After Intramuros we headed over the The Hobbit House. This is a bar staffed almost entirely by little people. Yep. Just think Hobbit. It opened in the '70s and is basically Lord of the Rings themed. It's owned by an Irishman and therefore sells hundreds of amazing beers. Unfortunately we chose to go on a Wednesday night in October, so it was dead.
We also went to a wet market (you know how much I love open-air markets) to buy tons of fresh-out-of-the-water seafood. A restaurant right next to the market cooked it all up for us. It was such a nice night.
Then it was off to Bohol for our beach time.
Now remember all that panicking I was doing? You know how I was obsessing over the weather?
Well, it all pretty much disappeared as far as The Philippines went (though Meghan didn't have one cloud-free day in Taiwan).
Alona Beach was gorgeous and everything I hoped it would be. We had a room at an awesome resort and it wasn't crowded at all. I highly recommend Alona (on Punglao Island) if you're going to The Philippines. It's so wonderful.
The only thing that bothered me is that people kept saying that we were rich because of the resort we were staying at.

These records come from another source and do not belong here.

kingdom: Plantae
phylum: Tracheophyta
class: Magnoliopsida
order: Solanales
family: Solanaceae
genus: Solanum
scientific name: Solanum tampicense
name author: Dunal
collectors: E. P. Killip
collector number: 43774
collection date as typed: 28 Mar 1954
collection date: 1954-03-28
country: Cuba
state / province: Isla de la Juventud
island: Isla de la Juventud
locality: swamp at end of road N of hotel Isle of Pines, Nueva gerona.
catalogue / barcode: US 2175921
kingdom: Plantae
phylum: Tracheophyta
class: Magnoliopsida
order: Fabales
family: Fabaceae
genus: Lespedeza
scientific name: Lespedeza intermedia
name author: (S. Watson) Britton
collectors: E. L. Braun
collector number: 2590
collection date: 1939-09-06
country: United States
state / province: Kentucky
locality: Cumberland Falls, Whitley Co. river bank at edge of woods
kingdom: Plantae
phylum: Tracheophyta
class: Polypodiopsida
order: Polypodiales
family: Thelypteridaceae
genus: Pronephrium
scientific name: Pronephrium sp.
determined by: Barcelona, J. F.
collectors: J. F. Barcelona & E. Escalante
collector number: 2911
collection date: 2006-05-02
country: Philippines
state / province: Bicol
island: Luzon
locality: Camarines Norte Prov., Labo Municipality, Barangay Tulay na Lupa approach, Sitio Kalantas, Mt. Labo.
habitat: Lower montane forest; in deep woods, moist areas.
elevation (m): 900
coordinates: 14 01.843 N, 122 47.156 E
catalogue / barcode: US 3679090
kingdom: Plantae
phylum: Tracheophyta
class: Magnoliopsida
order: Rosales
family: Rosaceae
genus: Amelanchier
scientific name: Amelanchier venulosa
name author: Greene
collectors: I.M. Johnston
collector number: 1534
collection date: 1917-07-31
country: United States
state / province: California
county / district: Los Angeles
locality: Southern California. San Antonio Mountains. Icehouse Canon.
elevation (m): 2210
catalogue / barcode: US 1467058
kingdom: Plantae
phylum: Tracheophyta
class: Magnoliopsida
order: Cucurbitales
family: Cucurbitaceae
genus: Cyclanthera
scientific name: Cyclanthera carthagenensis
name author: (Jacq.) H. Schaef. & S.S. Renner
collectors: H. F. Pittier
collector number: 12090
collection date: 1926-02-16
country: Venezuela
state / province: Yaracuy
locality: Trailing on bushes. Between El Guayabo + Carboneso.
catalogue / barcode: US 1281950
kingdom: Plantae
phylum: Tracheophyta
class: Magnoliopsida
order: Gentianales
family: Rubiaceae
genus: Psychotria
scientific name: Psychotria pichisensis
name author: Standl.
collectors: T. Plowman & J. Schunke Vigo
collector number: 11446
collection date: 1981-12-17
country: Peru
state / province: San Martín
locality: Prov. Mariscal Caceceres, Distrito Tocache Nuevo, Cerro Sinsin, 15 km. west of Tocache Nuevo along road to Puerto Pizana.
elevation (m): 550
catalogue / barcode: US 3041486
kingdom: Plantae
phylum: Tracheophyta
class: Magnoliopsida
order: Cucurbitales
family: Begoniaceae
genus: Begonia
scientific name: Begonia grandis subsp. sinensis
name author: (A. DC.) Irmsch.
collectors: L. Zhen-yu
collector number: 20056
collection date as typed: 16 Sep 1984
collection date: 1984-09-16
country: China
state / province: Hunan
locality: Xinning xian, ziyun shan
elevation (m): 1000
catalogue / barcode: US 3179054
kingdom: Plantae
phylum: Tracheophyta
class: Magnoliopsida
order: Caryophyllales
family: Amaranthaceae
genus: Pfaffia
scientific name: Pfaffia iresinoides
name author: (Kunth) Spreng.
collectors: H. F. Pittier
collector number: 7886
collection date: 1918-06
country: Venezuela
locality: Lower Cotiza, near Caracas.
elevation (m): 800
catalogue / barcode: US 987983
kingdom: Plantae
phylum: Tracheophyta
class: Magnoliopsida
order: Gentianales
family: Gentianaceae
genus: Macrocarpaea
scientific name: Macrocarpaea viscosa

It baffled me because I'm anything but rich and honestly, I found a fabulous package deal.
We could have actually done stuff cheaper, but I didn't know that at the time considering I had never been there.
I found this package that got us three nights stay, breakfast everyday, a one-hour massage and a tour of the big Bohol tourist spots. All for about $600/each. I'm happy with that. Like I said though, we could have done it cheaper, but this was safe and easy. You pay for luxuries like that.
On the tour we went to the Blood Compact site, Baclayon Church (also known as Immaculate Conception Church), Loboc River (where we went on a lunch cruise through the rain forest on a bangka), the Chocolate Hills (which were beautiful) and the Tarsier Sanctuary.
Either way, at the beach it was pretty much nothing but watermelon margaritas and San Miguel Pale, a ($5) massage every day and beautiful views.
The Philippines were amazing. The people were so nice and it was kind of nice to take a break from thinking in two languages all of the time.